Debunking false claims about sea ice

  • Social media is regularly used to propagate false claims misinterpreting scientific data and implying that there is evidence against human-caused climate change. Polar regions are closely monitored and the satellite data that are used to monitor them are often subject to misinterpretations to question climate-change.  

  • Misinterpretation of satellite data

    Climate data records documenting changes in the polar regions are regularly targeted by skeptics in attempts to divert the public opinion and propagate false conclusions. A recurrent claim is that sea ice concentration in the Arctic is increasing while on the contrary the long-term trend of shrinking ice is well-documented.

    Earlier this year, Thomas Lavergne, OSI SAF Sea Ice expert at Norwegian Meteorological institute was called by the international press agency AFP fact checking service to comment. In an other article, National Snow and Ice Data Center (NSIDC) Director, Mark Serreze told AFP the data shown in post is correct, but was taken out of context. Let's have a closer at Sea Ice data used in publications shared on social media.

  • Article misinterprets satellite data to claim sea ice at 30-year high

    "Article misinterprets satellite data to claim sea ice at 30-year high"

    This news article checks the facts behind a social media post claiming that satellite data shows Arctic sea ice is at a 30-year high, implying that this is evidence against human-caused climate change. OSI SAF data used in this social media publication were misinterpreted.  The long-term trend of shrinking ice is well-documented. Read the full story here.

     

  • Facebook post misinterprets data to suggest Arctic ice is not declining

    "Facebook post misinterprets data to suggest Arctic ice is not declining"

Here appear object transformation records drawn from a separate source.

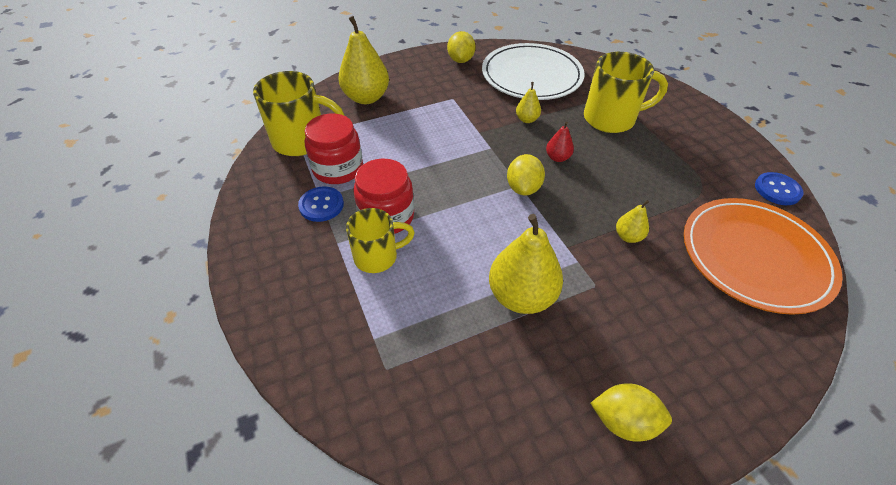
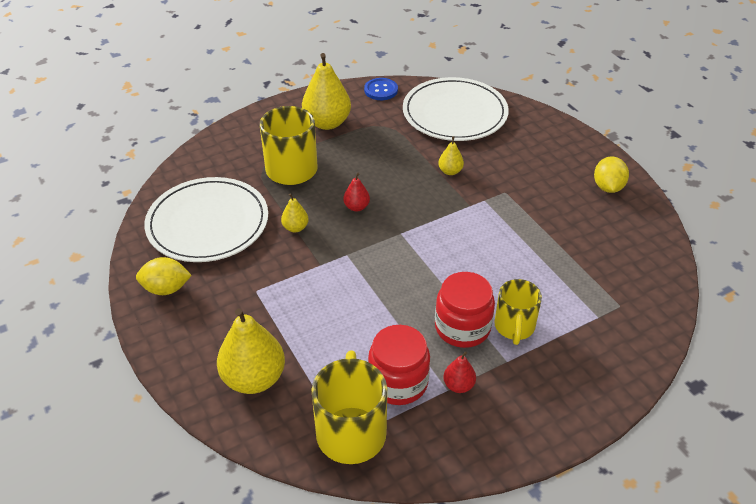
camera: 95 degrees left, 5 degrees down
(321, 205) = (458, 385): blue button -> red pear
(377, 256) = (514, 327): yellow mug -> yellow mug turned 150 degrees counterclockwise
(521, 296) = (528, 232): yellow pear -> yellow pear (327, 123)
(523, 188) = (404, 231): yellow lemon -> none
(755, 256) = (455, 113): orange plate -> white plate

    A Facebook post says satellite images showing Arctic sea ice in May at two points over a 33-year timespan are evidence the ice is not shrinking due to human-caused climate change. The head of the National Snow and Ice Data Center (NSIDC) that produced the data said it had been misinterpreted: the broader overall trend of declining sea ice is widely documented. Read the full story here.

  • Cherry-picking years

    In the Arctic, the sea-ice cover (area and extent) is declining in all months. This reduction in sea ice extent and area does however not happen at a constant speed, there are year-to-year variations: some years will have more sea ice than expected from the trend, some years will have less.

    A common misleading presentation of sea ice data record comes from cherry-picking years to manipulate the trend.

     

    • OSI SAF Sea ice Extent rank by month at both poles
  • OSI SAF climate data records show a decline in Arctic sea ice

    May 1989, for example, saw less Arctic ice than average, and May 2022 had more than average for those periods. To measure the impact of global warming on sea ice, we calculate the percentage change in its extent and volume compared to the average for a reference period of 30 years -- in this case, 1981 to 2010. Cherry-picking two years gives a wrong interpretation of the trend measured in the climate data record of OSI SAF sea-ice data.

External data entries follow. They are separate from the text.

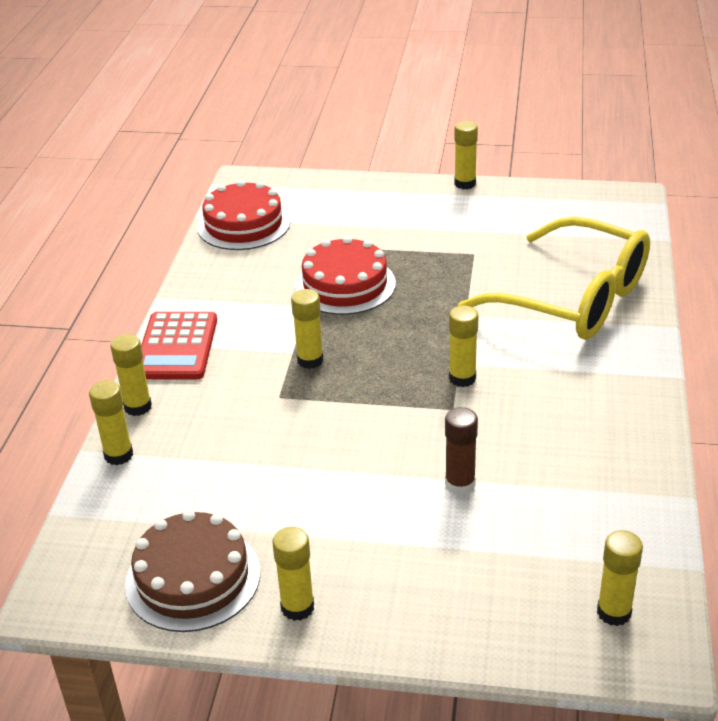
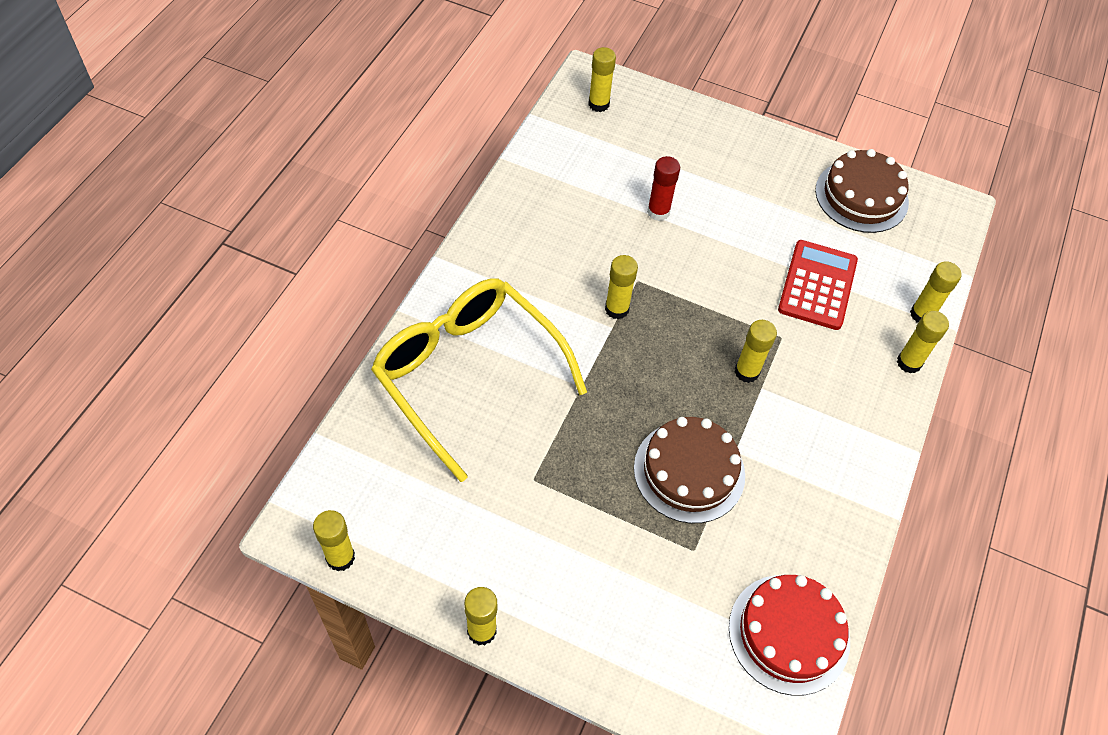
camera: 170 degrees left, 20 degrees up
(176, 347) = (874, 430): red calculator -> red calculator (817, 285)
(297, 607) = (793, 159): yellow glue stick -> yellow glue stick (340, 557)
(345, 285) = (689, 471): red cake -> brown cake
(460, 484) = (658, 212): brown glue stick -> red glue stick

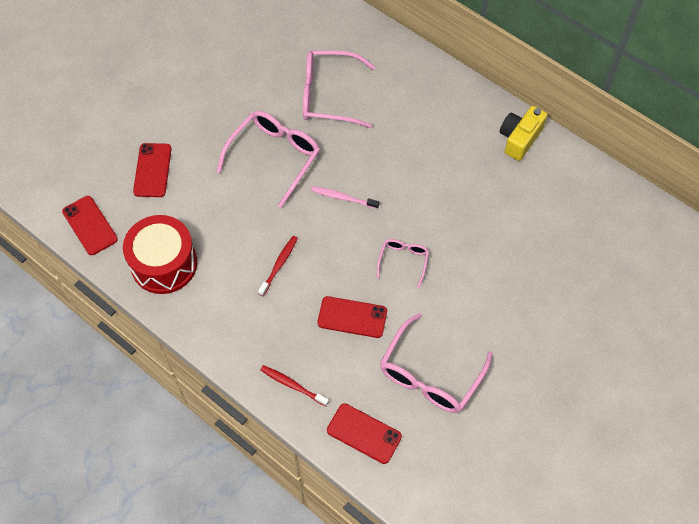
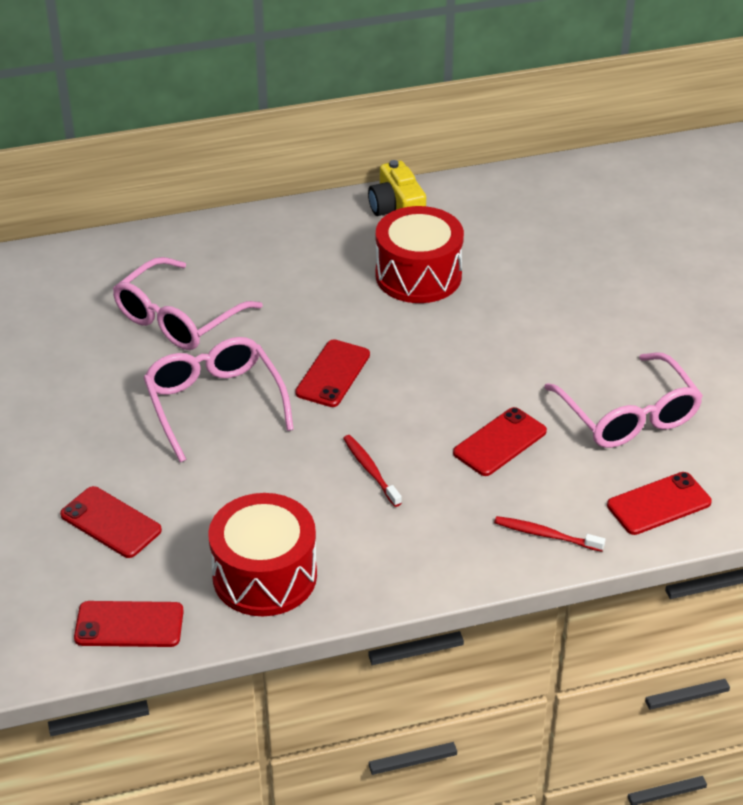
camera: 55 degrees left, 20 degrees down
(293, 385) = (546, 535): red toothbrush -> red toothbrush turned 45 degrees clockwise
(343, 198) = (333, 374): pink toothbrush -> red phone
(403, 261) = (465, 367): pink glasses -> none
(466, 187) = (418, 275): none -> red drum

    The trend over the last 40 years is clear : May trend : -2.5%/decade, September trend: -11,5%/decade. The decline is more pronounced in summer (September) than in winter (March) as shown by several satellite products that cover the last 40 years.

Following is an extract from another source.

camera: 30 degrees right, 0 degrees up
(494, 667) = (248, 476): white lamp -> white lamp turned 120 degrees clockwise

    • OSI SAF Arctic Sea Ice May and September
  • NSIDC and OSI SAF satellite data records

    NSIDC and OSI SAF satellite data records show a general decline in sea ice starting in 1979. There is day-to-day, month-to-month and year-to-year variability in the Arctic sea ice cover as in many other climate variables. Therefore, one cannot infer much, if anything, from the comparison of two daily sea ice maps 33 years apart. Changes in our climate can only be assessed based on long continuous time series.